Transcribe all of the data below line for line, without changing anything.

[Stored dataset entries]
_ _ _ _
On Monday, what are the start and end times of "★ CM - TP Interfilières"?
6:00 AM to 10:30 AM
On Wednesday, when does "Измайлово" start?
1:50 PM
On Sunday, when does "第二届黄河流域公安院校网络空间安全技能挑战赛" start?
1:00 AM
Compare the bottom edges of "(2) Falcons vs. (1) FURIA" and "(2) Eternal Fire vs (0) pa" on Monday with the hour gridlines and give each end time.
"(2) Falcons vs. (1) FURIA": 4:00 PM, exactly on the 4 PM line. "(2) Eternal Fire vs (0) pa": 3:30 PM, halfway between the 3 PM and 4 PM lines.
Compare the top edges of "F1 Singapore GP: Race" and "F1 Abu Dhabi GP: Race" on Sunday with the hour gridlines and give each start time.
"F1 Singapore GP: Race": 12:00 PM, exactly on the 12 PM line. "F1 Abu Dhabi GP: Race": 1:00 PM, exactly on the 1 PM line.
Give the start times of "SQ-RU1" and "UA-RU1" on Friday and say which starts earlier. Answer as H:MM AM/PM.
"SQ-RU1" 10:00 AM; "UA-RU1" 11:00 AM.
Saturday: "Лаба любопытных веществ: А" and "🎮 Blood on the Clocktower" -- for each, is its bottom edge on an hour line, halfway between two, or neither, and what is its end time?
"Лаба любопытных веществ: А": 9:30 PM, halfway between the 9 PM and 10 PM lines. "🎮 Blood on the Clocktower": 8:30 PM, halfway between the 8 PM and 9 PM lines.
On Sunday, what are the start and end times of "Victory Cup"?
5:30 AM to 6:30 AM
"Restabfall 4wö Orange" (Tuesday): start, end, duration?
_ _ _ _
▶ [Output of the exercise]
On Monday, what are the start and end times of "★ CM - TP Interfilières"?
6:00 AM to 10:30 AM
On Wednesday, when does "Измайлово" start?
1:50 PM
On Sunday, when does "第二届黄河流域公安院校网络空间安全技能挑战赛" start?
1:00 AM
Compare the bottom edges of "(2) Falcons vs. (1) FURIA" and "(2) Eternal Fire vs (0) pa" on Monday with the hour gridlines and give each end time.
"(2) Falcons vs. (1) FURIA": 4:00 PM, exactly on the 4 PM line. "(2) Eternal Fire vs (0) pa": 3:30 PM, halfway between the 3 PM and 4 PM lines.
Compare the top edges of "F1 Singapore GP: Race" and "F1 Abu Dhabi GP: Race" on Sunday with the hour gridlines and give each start time.
"F1 Singapore GP: Race": 12:00 PM, exactly on the 12 PM line. "F1 Abu Dhabi GP: Race": 1:00 PM, exactly on the 1 PM line.
Give the start times of "SQ-RU1" and "UA-RU1" on Friday and say which starts earlier. Answer as H:MM AM/PM.
"SQ-RU1" 10:00 AM; "UA-RU1" 11:00 AM.
Saturday: "Лаба любопытных веществ: А" and "🎮 Blood on the Clocktower" -- for each, is its bottom edge on an hour line, halfway between two, or neither, and what is its end time?
"Лаба любопытных веществ: А": 9:30 PM, halfway between the 9 PM and 10 PM lines. "🎮 Blood on the Clocktower": 8:30 PM, halfway between the 8 PM and 9 PM lines.
On Sunday, what are the start and end times of "Victory Cup"?
5:30 AM to 6:30 AM
"Restabfall 4wö Orange" (Tuesday): start, end, duration?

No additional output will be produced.